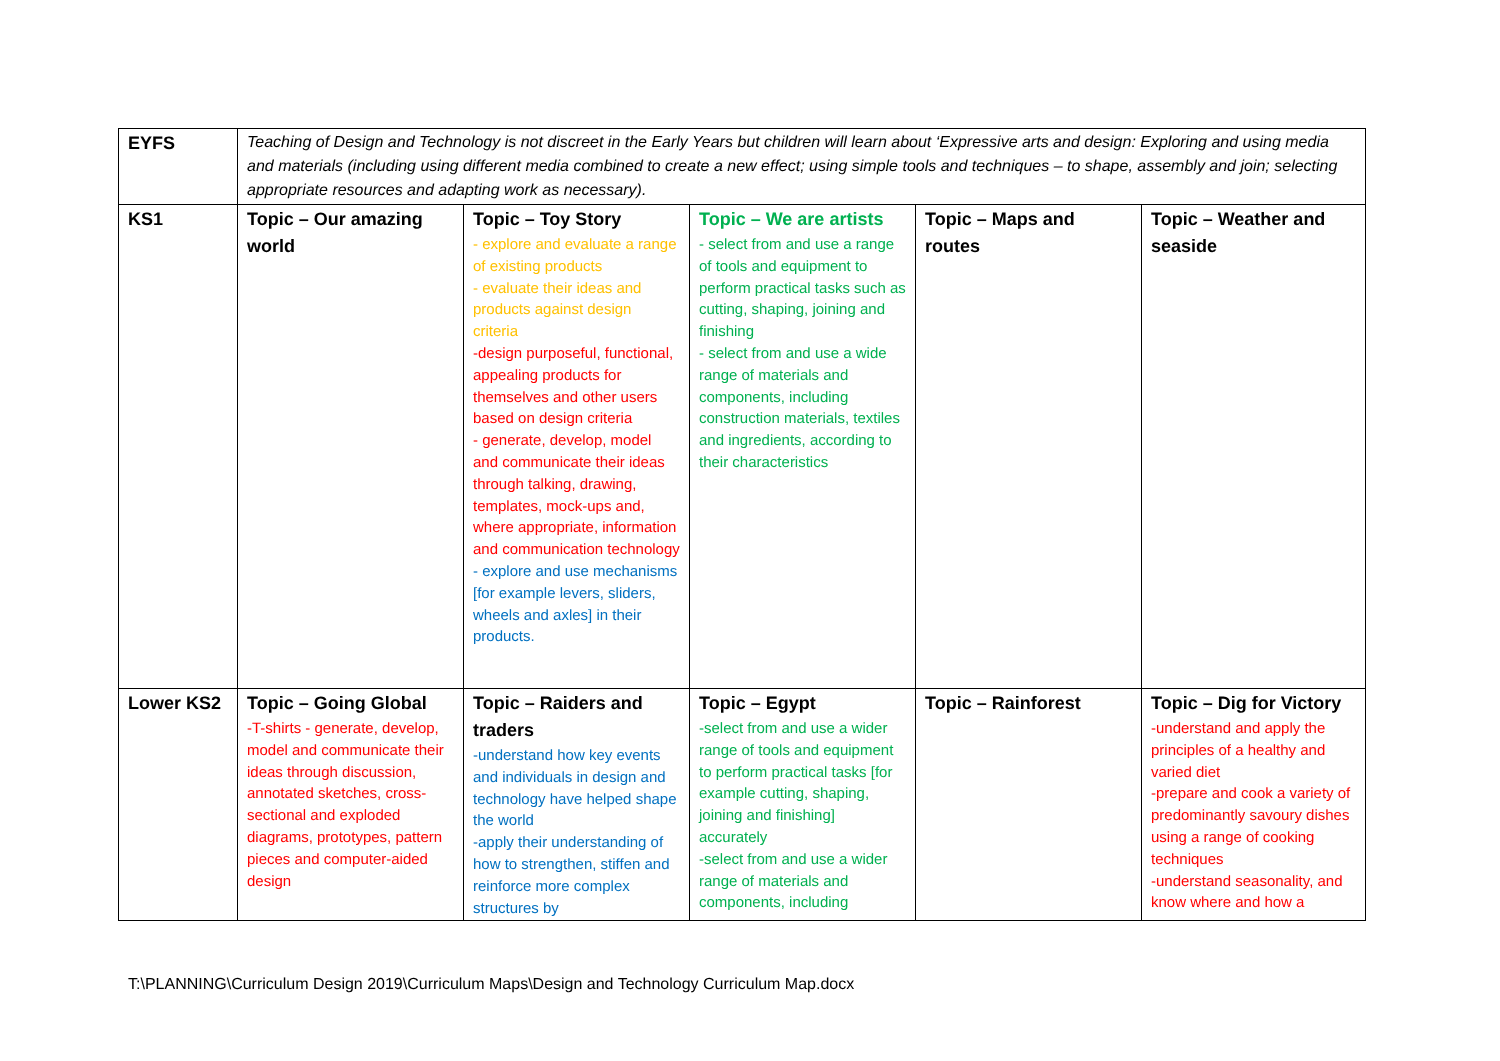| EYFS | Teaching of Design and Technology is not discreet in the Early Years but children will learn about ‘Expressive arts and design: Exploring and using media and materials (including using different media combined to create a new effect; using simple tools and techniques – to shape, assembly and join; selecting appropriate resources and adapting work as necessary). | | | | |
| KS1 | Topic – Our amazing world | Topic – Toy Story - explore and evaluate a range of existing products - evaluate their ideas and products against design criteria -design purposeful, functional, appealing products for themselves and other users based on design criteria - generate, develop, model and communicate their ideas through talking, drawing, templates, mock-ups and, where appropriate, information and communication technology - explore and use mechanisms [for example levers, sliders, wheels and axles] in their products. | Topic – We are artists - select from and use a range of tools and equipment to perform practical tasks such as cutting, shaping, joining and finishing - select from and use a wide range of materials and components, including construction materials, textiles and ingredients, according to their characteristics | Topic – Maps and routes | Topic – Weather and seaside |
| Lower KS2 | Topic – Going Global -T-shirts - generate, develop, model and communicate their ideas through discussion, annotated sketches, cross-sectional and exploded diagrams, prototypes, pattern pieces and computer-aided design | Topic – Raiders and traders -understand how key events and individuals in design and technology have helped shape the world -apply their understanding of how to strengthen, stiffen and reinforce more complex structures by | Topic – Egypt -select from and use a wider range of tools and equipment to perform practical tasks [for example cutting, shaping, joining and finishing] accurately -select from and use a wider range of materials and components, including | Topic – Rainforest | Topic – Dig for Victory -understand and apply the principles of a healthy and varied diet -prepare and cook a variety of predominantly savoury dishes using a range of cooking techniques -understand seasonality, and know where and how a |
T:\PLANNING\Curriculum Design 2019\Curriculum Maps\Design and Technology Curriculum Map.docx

**About this task**
Please give the data again unaltered, leaving out any images.

**Response to the task**
| EYFS | Teaching of Design and Technology is not discreet in the Early Years but children will learn about ‘Expressive arts and design: Exploring and using media and materials (including using different media combined to create a new effect; using simple tools and techniques – to shape, assembly and join; selecting appropriate resources and adapting work as necessary). | | | | |
| KS1 | Topic – Our amazing world | Topic – Toy Story - explore and evaluate a range of existing products - evaluate their ideas and products against design criteria -design purposeful, functional, appealing products for themselves and other users based on design criteria - generate, develop, model and communicate their ideas through talking, drawing, templates, mock-ups and, where appropriate, information and communication technology - explore and use mechanisms [for example levers, sliders, wheels and axles] in their products. | Topic – We are artists - select from and use a range of tools and equipment to perform practical tasks such as cutting, shaping, joining and finishing - select from and use a wide range of materials and components, including construction materials, textiles and ingredients, according to their characteristics | Topic – Maps and routes | Topic – Weather and seaside |
| Lower KS2 | Topic – Going Global -T-shirts - generate, develop, model and communicate their ideas through discussion, annotated sketches, cross-sectional and exploded diagrams, prototypes, pattern pieces and computer-aided design | Topic – Raiders and traders -understand how key events and individuals in design and technology have helped shape the world -apply their understanding of how to strengthen, stiffen and reinforce more complex structures by | Topic – Egypt -select from and use a wider range of tools and equipment to perform practical tasks [for example cutting, shaping, joining and finishing] accurately -select from and use a wider range of materials and components, including | Topic – Rainforest | Topic – Dig for Victory -understand and apply the principles of a healthy and varied diet -prepare and cook a variety of predominantly savoury dishes using a range of cooking techniques -understand seasonality, and know where and how a |
T:\PLANNING\Curriculum Design 2019\Curriculum Maps\Design and Technology Curriculum Map.docx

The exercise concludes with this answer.